Directions: Where does the string "shoulder" occur in the records? Copy each line that holds it.

[Bounding box coordinate data]
────────────────────────────────────────

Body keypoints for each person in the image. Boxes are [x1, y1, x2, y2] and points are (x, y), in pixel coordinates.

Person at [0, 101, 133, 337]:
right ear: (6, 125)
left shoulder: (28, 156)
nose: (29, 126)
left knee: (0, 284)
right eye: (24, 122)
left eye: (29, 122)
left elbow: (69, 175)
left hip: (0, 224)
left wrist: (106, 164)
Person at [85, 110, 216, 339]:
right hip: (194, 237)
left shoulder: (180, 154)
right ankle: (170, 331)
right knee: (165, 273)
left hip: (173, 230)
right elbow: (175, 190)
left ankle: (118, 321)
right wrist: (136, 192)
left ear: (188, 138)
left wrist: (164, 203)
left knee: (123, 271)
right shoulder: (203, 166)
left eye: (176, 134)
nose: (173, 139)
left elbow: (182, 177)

────────────────────────────────────────

Written reply:
left shoulder: (28, 156)
left shoulder: (180, 154)
right shoulder: (203, 166)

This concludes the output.